This single imbalance was intolerable. To be less wealthy than Ailill would make her a dependent wife rather than an equal queen. Medb resolved to acquire the only comparable bull in Ireland: the Donn Cúailnge, the Brown Bull of Cooley, grazing in the pastures of Ulster.
The March North
Medb sent messengers to Dáire mac Fiachna, the bull's owner, offering fifty heifers, the best land in the plains of Connacht, a chariot worth thrice seven bondmaids, and her own "friendly thighs" besides. Dáire was inclined to accept until Medb's envoys, drunk at his feast, boasted that she would have taken the bull by force had he refused. Dáire withdrew his consent.

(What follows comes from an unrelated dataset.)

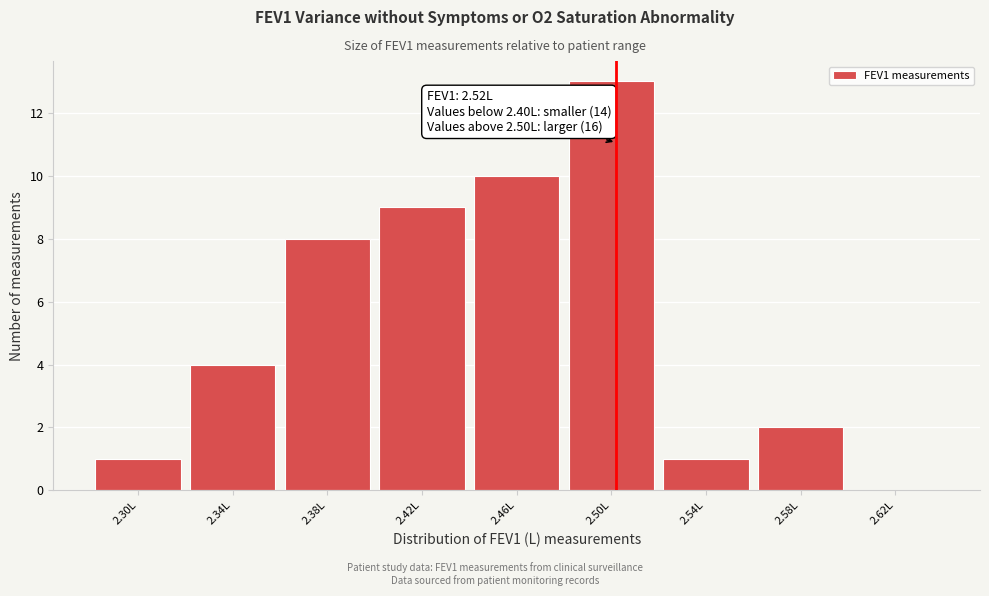

Reading left to right, transcribe all the data shown in this chart.

2.30L=1	2.34L=4	2.38L=8	2.42L=9	2.46L=10	2.50L=13	2.54L=1	2.58L=2	2.62L=0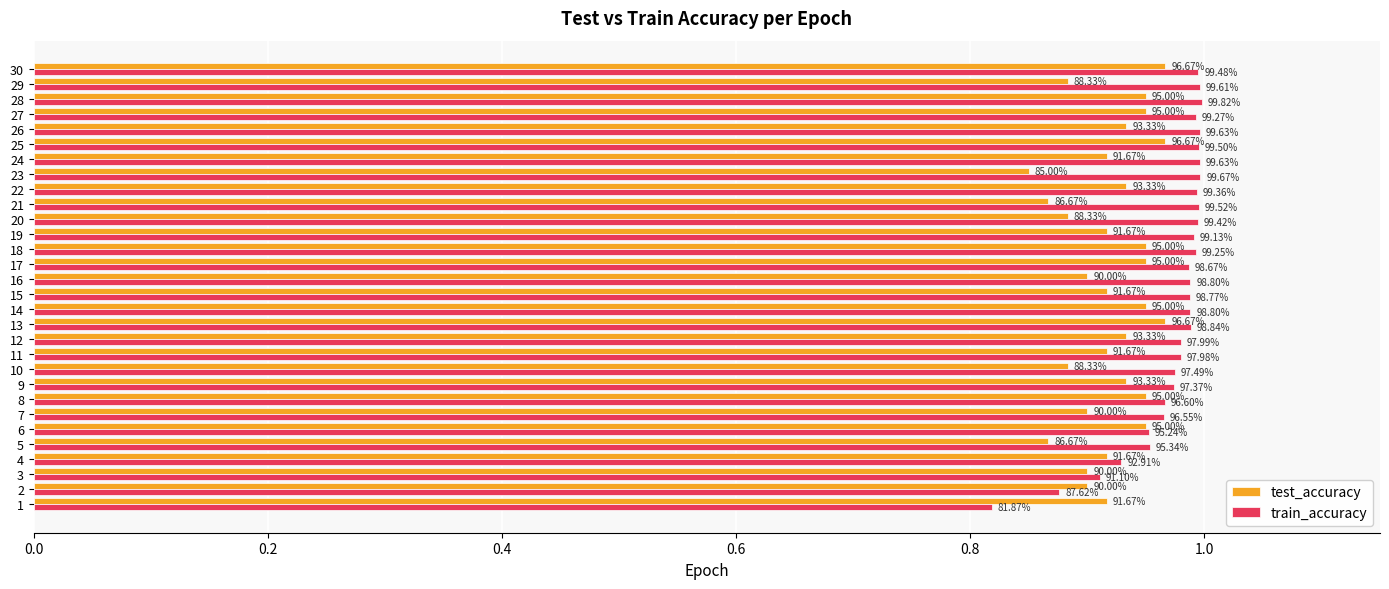

What are all the series names shown in the legend?

test_accuracy, train_accuracy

Medb gathered the armies of Connacht, Leinster, Munster, and Meath and marched north into Ulster at the head of a host numbering in the thousands. She commanded the invasion personally: choosing the route, assigning camps, settling disputes among her allies. The men of Ulster lay helpless under the ces noínden, the curse of labor-pangs inflicted by the goddess Macha. Only the young Cú Chulainn, exempt through his divine blood, stood between Medb and the bull.
Medb and Fergus
Among her allies was Fergus mac Róich, the former king of Ulster who had gone into exile after Conchobar mac Nessa treacherously killed the sons of Uisneach under Fergus's guarantee of safe conduct. Fergus became Medb's lover and her foremost military counselor.

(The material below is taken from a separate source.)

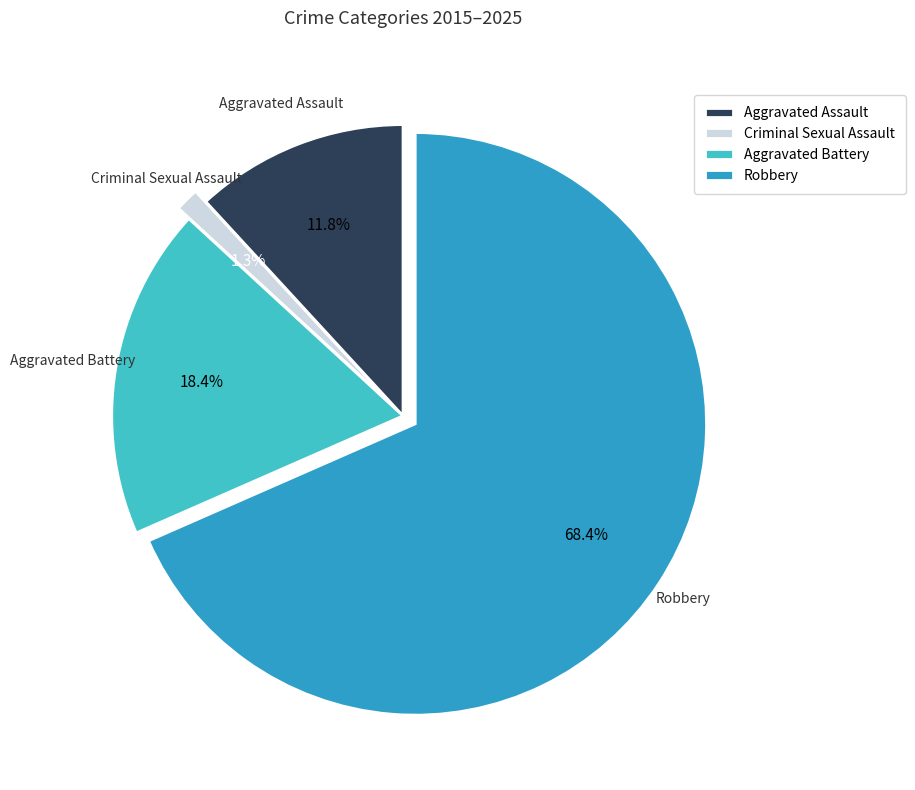

What percentage is the Aggravated Battery slice, to the nearest percent?

18%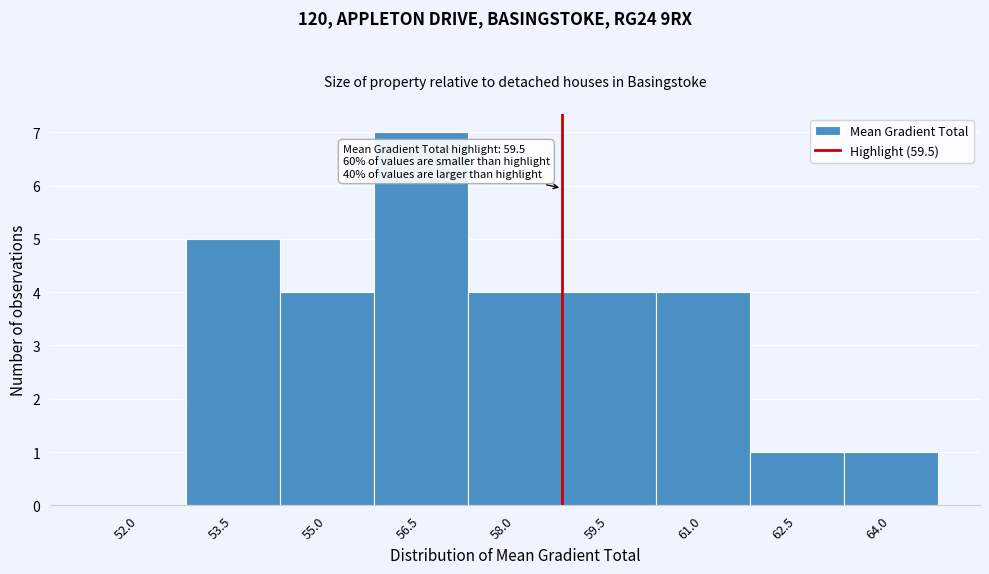

Reading right to left, list all the values displayed in this chart.

64.0=1	62.5=1	61.0=4	59.5=4	58.0=4	56.5=7	55.0=4	53.5=5	52.0=0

Ailill tolerated the affair, though not without resentment. At one point during the campaign, he had his sword-bearer steal Fergus's sword while the couple lay together in the heather, replacing it with a wooden replica in its scabbard. When Fergus later reached for his weapon, he found wood where iron should have been. At the final battle, Fergus refused to fight Cú Chulainn directly. He had helped foster the boy.
Medb Against Cú Chulainn
For months, Cú Chulainn held Medb's army at the fords, invoking the right of single combat and killing champion after champion. Medb answered with cunning. She promised her daughter Finnabair to multiple warriors as the prize for defeating him, a deception that caused bitter fighting among her own forces when the duplicity came out.
Her worst manipulation was the goading of Ferdia mac Damáin, Cú Chulainn's foster-brother and closest friend. She accused Ferdia of cowardice before the assembled army, plied him with wine, offered him Finnabair, and shamed him until he had no choice but to accept the challenge. The combat at the ford lasted four days. Ferdia died on Cú Chulainn's spear. When single combat proved insufficient, Medb sent warriors in groups.
The Brown Bull Won
The men of Ulster recovered from their curse and routed the invaders, but Medb had already sent the Brown Bull ahead to Connacht under guard. She had her prize.

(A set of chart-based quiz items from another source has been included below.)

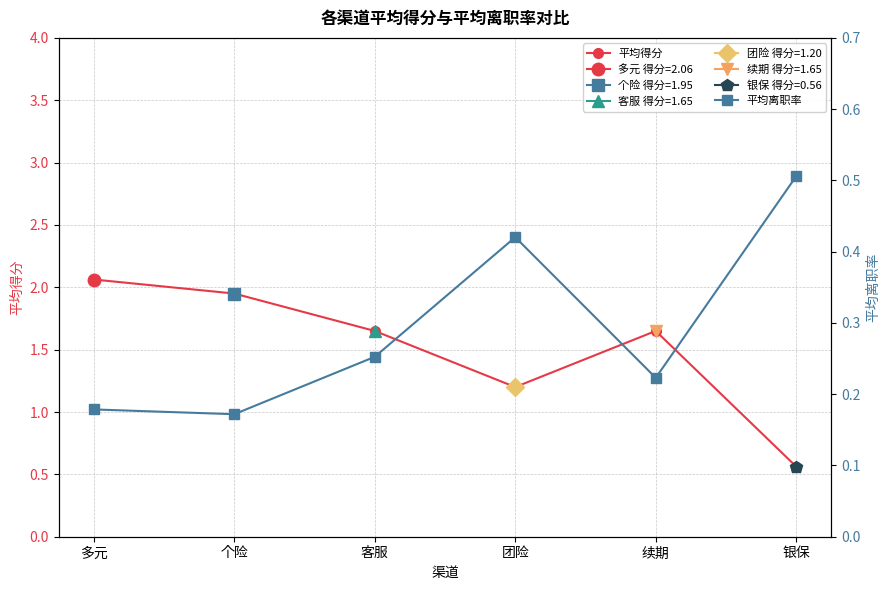

Rank the categories by 平均离职率 value from lowest to highest.

个险, 多元, 续期, 客服, 团险, 银保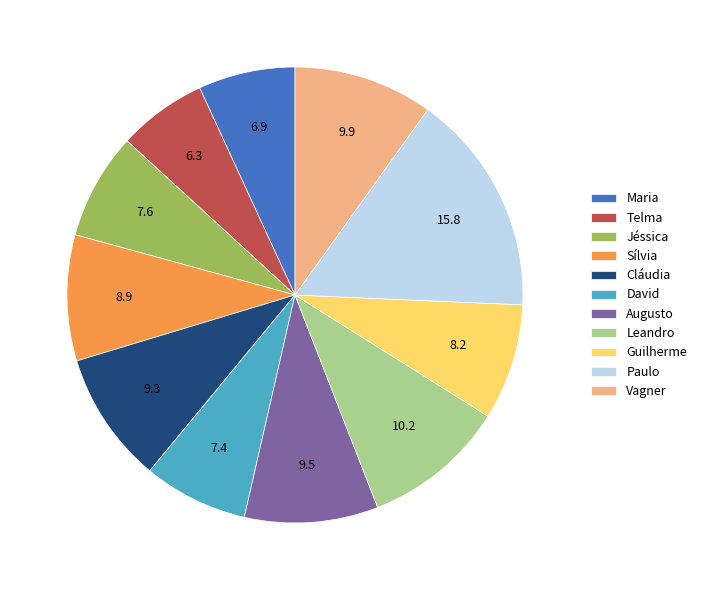

Count the number of slices in the pie.

11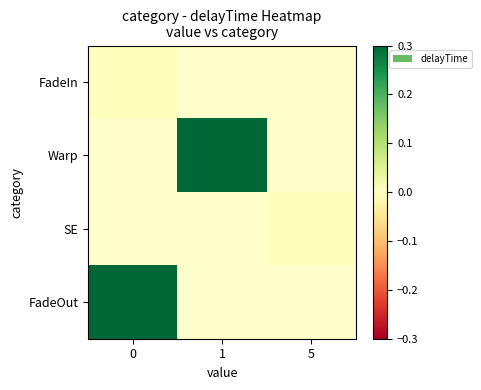

True or false: SE has a value of 0.0 at 5.

True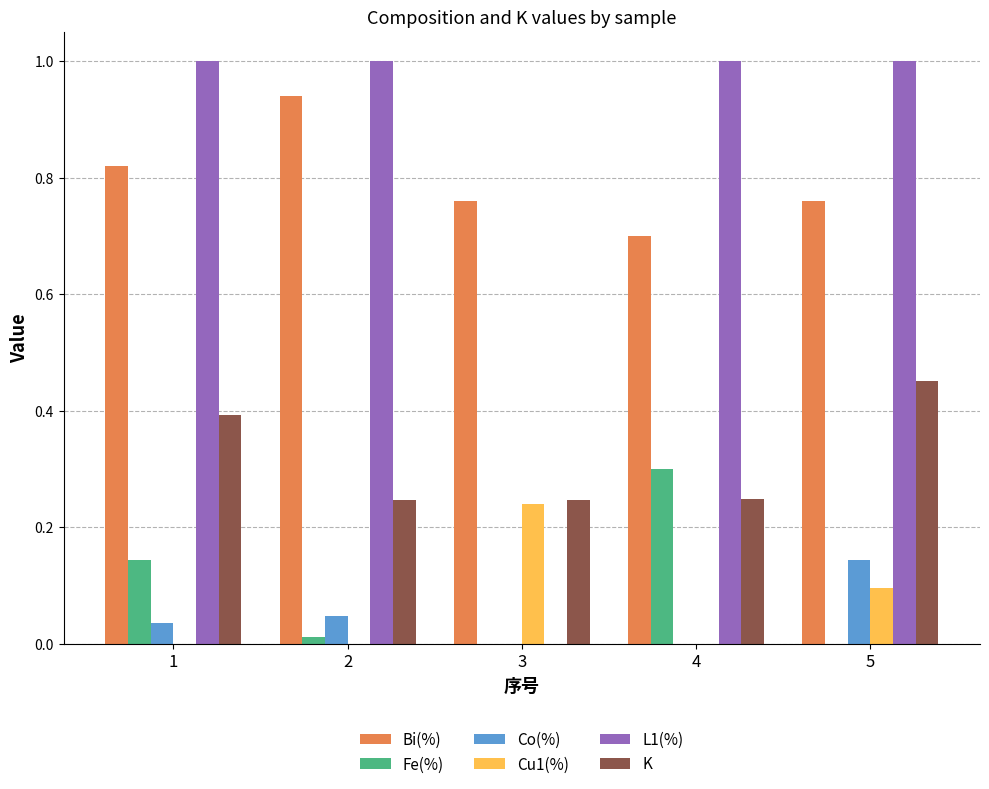

How many distinct data groups are displayed?

6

When the two great bulls met, they fought through the night across the length of Ireland. The Brown Bull gored Finnbennach and tore him apart. His loins fell at Áth Luain, his liver at Dublin. Then the Donn Cúailnge himself staggered back toward Ulster, mortally spent, and died at the border, his heart bursting. Medb's war, fought over a single animal, gained her nothing.
Cruachan
Medb ruled from Cruachan in what is now County Roscommon, a complex of earthworks and burial mounds spread across the landscape. Beneath it ran a narrow souterrain called Oweynagat, the Cave of the Cats, barely wide enough for a person to crawl through.
At Samhain, the boundary between worlds thinned at Cruachan, and things came out. The Ellén Trechend, a triple-headed monster, emerged from Oweynagat along with flocks of destructive birds and spectral hosts, ravaging the countryside until heroes drove them back or dawn restored the boundary. The pillow talk with Ailill began here, and here Medb held court.
The Death of Medb
Furbaide Ferbend killed her. He was the son of Medb's sister Clothra, and Medb had murdered his mother. Furbaide learned that Medb bathed each morning at a fixed hour in a pool on an island in Loch Rée. He measured the distance from the nearest shore to her bathing spot, practiced the shot until he had mastered the range, and killed her with a sling-stone cast across the water, striking her on the forehead.
She was buried standing upright in a great cairn at Knocknarea in County Sligo, her body facing northward toward Ulster. The cairn, Míosgán Meadhbha, still crowns the summit of Knocknarea and dominates the skyline of Sligo.